Remember in 2014 when the FCC decided that all advertisement fax communication must include opt-out notifications, including those that were requested or solicited? Unsurprisingly, this rule (under the Junk Fax Prevention Act’s amendment to the Telephone Consumer Protection Act) created some class action suits, which sought between $500 and $1,500 per fax, and resulted in many headaches for late adopters to this rule.
According to the National Law Review’s article published on Friday, April 7, 2017, companies can rest a bit easier now. “In a move that should put a damper on such class actions, in a 2-1 decision, the U.S. Court of Appeals for the D.C. Circuit struck down the FCC’s rule requiring opt-out notices on solicited faxes, even as to persons who have previously consented to receive faxes. The majority noted that the question it was answering was “whether the Act’s requirement that businesses include an opt-out notice on unsolicited fax advertisements authorizes the FCC to require business to include an opt-out notice on solicited fax advertisements.” Based on the text of the statute, the majority reasoned that Congress did not empower the FCC to regulate solicited faxes.

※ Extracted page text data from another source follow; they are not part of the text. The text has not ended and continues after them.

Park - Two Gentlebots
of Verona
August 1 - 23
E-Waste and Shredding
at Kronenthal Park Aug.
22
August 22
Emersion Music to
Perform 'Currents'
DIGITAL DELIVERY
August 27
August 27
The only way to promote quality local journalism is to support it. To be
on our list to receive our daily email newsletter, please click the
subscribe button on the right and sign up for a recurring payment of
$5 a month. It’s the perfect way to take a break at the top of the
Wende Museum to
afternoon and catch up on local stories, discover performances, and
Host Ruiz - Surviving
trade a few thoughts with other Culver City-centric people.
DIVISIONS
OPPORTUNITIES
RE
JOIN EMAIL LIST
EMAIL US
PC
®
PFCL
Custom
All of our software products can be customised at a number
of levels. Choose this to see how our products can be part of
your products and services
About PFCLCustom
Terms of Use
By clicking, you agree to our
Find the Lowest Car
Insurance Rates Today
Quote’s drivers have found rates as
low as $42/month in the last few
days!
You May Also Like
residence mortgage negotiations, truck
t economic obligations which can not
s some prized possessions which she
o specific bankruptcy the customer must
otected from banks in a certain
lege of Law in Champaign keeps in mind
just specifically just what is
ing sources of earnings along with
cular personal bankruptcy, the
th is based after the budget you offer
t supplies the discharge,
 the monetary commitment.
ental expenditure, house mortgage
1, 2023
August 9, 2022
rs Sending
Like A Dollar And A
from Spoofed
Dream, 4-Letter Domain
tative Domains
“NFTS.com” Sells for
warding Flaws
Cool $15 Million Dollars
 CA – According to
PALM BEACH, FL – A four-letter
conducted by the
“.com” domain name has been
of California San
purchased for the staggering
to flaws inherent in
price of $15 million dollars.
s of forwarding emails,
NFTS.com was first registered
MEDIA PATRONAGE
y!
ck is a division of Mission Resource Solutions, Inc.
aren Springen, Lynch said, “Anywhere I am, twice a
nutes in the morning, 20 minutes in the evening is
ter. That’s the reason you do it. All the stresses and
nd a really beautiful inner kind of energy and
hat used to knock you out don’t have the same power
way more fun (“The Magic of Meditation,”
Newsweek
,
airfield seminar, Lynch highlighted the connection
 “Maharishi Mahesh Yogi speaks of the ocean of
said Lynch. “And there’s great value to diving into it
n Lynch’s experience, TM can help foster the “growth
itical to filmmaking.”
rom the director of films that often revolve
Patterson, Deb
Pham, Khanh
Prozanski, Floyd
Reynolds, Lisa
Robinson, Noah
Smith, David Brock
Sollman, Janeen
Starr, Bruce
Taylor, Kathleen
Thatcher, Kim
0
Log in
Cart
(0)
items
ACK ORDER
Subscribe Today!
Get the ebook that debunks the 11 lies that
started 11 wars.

It held that “Congress drew a line in the text of the statute between unsolicited fax advertisements and solicited fax advertisements” and “it is the Judiciary’s job to respect the line drawn by Congress …”
So good news for those who rely on fax communications for advertisements, from pharmaceutical companies to financial services. As the National Law Review puts it: “This ruling also brings an all too rare measure of common sense to the Junk Fax Protection Act.”